Technology

Smart-phone books

As reading goes digital, Indigo launches Shortcovers.

Michael Serbinis didn’t want to be a victim of the digital revolution.

Serbinis, the CIO of Indigo Books & Music (TSX: IDG), has watched warily as the music industry has been turned inside-out by downloads, and especially Apple’s potent combination of iPod and iTunes. “When will the meteor hit Planet Bookseller?” wondered Serbinis. Then in November 2007, Amazon.com Inc. (Nasdaq: AMZN) launched its Kindle electronic book reader — a tablet-like device about the size of a trade paperback with a display that simulates reading ink on paper, and allows for the wireless downloads of digital books. “We kept talking about eReaders, saying the ‘market is still small,’” says Serbinis. “But that’s what the music industry said.”

Soon after, Serbinis got serious about positioning Indigo in the nascent market of digital bookselling. His answer: Shortcovers, an online retailer that tries to bring the act of reading into the era of social networking and smart phones. Launched Feb. 26 in Canada and, most importantly, the U.S., Shortcovers has a website with links to purchasing books (through Indigo.ca in Canada and Barnes & Noble in the U.S.). It also offers free mobile applications for the iPhone, certain BlackBerry models, and eventually other smart phones. Currently, Shortcovers has a catalogue of about 50,000 titles, aiming for 200,000 within six months, compared to Amazon.com’s more than 240,000.

By not hitching its digital book strategy to a particular device, like the Kindle or Sony’s similar Reader, Indigo hopes it will reach a wider, younger audience that want to read books — and articles from newspapers and magazines, which it plans to begin offering in the coming months — but in new ways. “It’s early days in this market,” Serbinis admits. “But consumers are reading differently. They’re reading on screens more, and in shorter sessions. They want to be able to say, ‘I want that,’ and click. If they can’t, it’s a missed opportunity.”

Peter Hildick-Smith, who runs the New York–based readership market research firm Codex Group, estimates that digital books accounted for about 3% of book sales from mid-December to mid-January in the U.S., driven partly by the Kindle, and could grow to 5% in 2009.

Serbinis believes it’s essential to get digital books on the same screens that other media occupy — namely smart phones. In-Stat, a technology market-research firm based in Scottsdale, Ariz., estimates that by 2013, about 20% of the 1.6 billion mobile handsets shipped globally will be smart phones. Analysts estimate Amazon.com and Sony have sold as many as a million of their digital book readers in the U.S., the only market where the Kindle is available. “Not everyone is going to be reading on a $400 Etch A Sketch,” says Serbinis. “That’s just not going to happen.”

It seems that Amazon.com agrees.

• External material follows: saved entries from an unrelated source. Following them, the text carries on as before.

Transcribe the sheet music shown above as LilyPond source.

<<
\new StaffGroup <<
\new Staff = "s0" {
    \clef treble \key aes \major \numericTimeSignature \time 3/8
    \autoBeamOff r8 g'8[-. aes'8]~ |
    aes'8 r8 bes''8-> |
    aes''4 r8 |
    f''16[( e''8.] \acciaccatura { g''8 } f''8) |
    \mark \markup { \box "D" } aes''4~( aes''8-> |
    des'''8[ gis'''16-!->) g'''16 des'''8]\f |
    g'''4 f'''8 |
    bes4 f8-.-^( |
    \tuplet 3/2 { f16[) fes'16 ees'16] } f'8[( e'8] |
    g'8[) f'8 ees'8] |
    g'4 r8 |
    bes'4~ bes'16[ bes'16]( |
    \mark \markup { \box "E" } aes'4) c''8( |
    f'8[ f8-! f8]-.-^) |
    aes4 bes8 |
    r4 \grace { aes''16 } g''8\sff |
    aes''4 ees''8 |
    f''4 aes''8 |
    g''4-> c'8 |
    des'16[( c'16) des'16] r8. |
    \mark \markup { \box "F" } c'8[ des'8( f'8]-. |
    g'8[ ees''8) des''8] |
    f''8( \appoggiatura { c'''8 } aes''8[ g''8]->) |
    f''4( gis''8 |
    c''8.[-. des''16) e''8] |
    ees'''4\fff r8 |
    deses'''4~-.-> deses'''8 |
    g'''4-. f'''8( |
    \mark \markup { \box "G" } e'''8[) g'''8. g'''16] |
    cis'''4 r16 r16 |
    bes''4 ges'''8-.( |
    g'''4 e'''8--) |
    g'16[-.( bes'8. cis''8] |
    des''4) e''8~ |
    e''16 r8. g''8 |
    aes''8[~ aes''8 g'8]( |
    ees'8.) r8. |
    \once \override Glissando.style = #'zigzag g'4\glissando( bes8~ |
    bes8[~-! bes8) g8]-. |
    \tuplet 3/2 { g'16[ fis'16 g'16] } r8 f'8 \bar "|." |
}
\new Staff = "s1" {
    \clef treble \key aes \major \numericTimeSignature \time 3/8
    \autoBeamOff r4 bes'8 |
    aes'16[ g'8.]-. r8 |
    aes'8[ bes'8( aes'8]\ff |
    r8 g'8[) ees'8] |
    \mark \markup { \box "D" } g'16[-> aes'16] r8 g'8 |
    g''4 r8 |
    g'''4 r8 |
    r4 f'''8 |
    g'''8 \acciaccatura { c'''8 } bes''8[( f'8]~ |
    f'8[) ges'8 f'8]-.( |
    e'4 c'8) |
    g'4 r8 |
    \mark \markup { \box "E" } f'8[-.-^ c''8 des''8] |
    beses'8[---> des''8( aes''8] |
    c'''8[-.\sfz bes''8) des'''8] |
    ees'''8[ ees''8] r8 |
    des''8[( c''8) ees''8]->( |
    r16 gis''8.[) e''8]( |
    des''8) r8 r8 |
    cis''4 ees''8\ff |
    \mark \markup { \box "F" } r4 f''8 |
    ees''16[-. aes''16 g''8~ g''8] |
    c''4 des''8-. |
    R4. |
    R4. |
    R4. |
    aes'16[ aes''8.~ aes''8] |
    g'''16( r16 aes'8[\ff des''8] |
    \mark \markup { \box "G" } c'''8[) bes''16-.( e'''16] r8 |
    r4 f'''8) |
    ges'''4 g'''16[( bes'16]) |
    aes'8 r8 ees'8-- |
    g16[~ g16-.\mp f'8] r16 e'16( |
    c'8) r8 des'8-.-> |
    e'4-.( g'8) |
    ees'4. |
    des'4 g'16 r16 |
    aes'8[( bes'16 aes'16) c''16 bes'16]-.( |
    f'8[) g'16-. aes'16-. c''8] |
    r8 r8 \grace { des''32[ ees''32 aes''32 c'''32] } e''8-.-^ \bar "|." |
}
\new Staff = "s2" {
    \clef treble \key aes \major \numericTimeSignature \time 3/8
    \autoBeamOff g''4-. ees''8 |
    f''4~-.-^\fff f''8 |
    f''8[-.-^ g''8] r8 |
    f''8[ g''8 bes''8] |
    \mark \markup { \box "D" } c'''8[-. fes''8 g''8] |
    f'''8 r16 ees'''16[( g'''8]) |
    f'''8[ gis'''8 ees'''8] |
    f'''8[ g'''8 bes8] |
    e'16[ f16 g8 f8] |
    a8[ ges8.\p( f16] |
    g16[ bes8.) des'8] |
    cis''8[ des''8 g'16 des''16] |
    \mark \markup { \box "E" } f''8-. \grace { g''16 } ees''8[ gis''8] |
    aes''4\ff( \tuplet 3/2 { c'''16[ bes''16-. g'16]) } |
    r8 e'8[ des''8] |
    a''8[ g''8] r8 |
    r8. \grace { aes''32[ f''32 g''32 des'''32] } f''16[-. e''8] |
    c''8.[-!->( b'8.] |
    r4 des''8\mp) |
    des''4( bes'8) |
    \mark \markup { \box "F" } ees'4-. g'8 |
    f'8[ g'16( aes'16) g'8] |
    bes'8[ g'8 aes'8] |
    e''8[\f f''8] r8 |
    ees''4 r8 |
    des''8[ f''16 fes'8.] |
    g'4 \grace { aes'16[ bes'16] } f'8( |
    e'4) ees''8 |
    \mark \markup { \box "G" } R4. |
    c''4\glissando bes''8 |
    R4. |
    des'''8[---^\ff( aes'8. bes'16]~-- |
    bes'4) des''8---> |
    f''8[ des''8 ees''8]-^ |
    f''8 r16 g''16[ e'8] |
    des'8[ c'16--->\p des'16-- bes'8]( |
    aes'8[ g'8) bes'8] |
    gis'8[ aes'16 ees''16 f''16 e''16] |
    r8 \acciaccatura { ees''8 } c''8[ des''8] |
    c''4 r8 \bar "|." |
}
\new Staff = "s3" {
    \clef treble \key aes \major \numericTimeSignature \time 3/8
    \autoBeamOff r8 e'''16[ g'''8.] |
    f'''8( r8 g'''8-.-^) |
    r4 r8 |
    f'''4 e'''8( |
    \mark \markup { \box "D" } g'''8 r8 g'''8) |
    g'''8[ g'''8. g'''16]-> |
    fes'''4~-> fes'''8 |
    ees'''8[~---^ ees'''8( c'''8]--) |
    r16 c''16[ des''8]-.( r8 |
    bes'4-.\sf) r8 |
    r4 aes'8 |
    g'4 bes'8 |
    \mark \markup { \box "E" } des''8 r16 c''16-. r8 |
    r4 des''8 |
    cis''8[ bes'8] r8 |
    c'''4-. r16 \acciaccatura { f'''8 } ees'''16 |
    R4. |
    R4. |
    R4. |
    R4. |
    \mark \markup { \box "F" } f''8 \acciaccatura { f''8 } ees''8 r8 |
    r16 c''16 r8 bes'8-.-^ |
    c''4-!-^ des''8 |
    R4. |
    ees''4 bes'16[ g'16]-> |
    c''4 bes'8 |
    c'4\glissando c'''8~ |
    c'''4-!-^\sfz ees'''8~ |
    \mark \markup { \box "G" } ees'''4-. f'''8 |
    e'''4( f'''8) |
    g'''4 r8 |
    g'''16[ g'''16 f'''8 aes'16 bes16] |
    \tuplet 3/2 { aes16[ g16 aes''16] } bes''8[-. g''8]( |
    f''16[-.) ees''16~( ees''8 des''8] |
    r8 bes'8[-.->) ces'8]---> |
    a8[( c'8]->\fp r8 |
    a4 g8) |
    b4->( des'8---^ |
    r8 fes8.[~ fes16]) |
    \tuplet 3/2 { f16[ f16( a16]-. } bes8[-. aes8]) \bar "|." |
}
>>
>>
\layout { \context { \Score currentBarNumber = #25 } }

Just days after Shortcovers went live, Amazon launched its own Kindle iPhone application — again, only in the U.S. And several other free-to-download eBook readers are already popular on Apple’s iTunes App Store.

Shortcovers is trying to differentiate itself by offering individual chapters for sale, as well as free excerpts, in an attempt to replicate how people sample in a bookstore before making a purchase. Shortcovers is also playing up a social networking angle, allowing customers to e-mail friends, write comments or post messages to Facebook, Twitter and a long list of other services about what they’re reading. As well, it offers writers, amateur or otherwise, the ability to upload and self-publish their work — something even established authors did on Shortcovers’ first day in operation to promote their next book.

The long-term success of Shortcovers may rely on publishers, and the pricing models they choose for their digital wares. In the first days after launching, some digital books cost more on Shortcovers than paperbacks, which Serbinis acknowledges consumers will not accept. “Consumers won’t buy a $30 book on a device,” he says. He hopes the publishers are learning the right lessons from digital music downloads: the device isn’t as important as the shopping and purchasing experience.